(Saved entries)
:::

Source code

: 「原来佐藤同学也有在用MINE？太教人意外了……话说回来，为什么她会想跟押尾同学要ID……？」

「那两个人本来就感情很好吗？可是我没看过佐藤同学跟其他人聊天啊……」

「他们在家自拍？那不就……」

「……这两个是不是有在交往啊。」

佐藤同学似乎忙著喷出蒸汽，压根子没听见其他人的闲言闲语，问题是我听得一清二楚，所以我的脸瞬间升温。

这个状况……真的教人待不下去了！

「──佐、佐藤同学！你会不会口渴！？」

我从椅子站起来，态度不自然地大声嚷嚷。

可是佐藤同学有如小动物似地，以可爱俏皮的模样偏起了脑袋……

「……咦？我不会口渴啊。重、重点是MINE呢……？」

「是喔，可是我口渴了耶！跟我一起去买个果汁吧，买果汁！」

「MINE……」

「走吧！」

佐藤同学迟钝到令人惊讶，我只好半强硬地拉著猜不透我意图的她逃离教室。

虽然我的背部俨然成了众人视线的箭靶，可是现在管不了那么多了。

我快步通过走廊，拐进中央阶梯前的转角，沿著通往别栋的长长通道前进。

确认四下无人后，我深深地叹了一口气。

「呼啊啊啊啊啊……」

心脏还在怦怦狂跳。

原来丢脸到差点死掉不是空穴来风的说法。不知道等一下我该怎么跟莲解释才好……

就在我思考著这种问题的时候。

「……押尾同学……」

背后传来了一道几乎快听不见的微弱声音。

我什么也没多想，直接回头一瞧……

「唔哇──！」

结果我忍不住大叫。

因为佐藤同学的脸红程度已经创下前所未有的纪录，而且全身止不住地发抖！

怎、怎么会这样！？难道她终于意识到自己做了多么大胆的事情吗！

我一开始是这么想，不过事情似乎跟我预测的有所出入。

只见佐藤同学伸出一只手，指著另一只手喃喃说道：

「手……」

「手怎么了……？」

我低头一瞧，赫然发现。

:::

• Exercise objective: Line by line, the data should be returned exactly as written.

• Response for this exercise:
Source code

: 「原来佐藤同学也有在用MINE？太教人意外了……话说回来，为什么她会想跟押尾同学要ID……？」

「那两个人本来就感情很好吗？可是我没看过佐藤同学跟其他人聊天啊……」

「他们在家自拍？那不就……」

「……这两个是不是有在交往啊。」

佐藤同学似乎忙著喷出蒸汽，压根子没听见其他人的闲言闲语，问题是我听得一清二楚，所以我的脸瞬间升温。

这个状况……真的教人待不下去了！

「──佐、佐藤同学！你会不会口渴！？」

我从椅子站起来，态度不自然地大声嚷嚷。

可是佐藤同学有如小动物似地，以可爱俏皮的模样偏起了脑袋……

「……咦？我不会口渴啊。重、重点是MINE呢……？」

「是喔，可是我口渴了耶！跟我一起去买个果汁吧，买果汁！」

「MINE……」

「走吧！」

佐藤同学迟钝到令人惊讶，我只好半强硬地拉著猜不透我意图的她逃离教室。

虽然我的背部俨然成了众人视线的箭靶，可是现在管不了那么多了。

我快步通过走廊，拐进中央阶梯前的转角，沿著通往别栋的长长通道前进。

确认四下无人后，我深深地叹了一口气。

「呼啊啊啊啊啊……」

心脏还在怦怦狂跳。

原来丢脸到差点死掉不是空穴来风的说法。不知道等一下我该怎么跟莲解释才好……

就在我思考著这种问题的时候。

「……押尾同学……」

背后传来了一道几乎快听不见的微弱声音。

我什么也没多想，直接回头一瞧……

「唔哇──！」

结果我忍不住大叫。

因为佐藤同学的脸红程度已经创下前所未有的纪录，而且全身止不住地发抖！

怎、怎么会这样！？难道她终于意识到自己做了多么大胆的事情吗！

我一开始是这么想，不过事情似乎跟我预测的有所出入。

只见佐藤同学伸出一只手，指著另一只手喃喃说道：

「手……」

「手怎么了……？」

我低头一瞧，赫然发现。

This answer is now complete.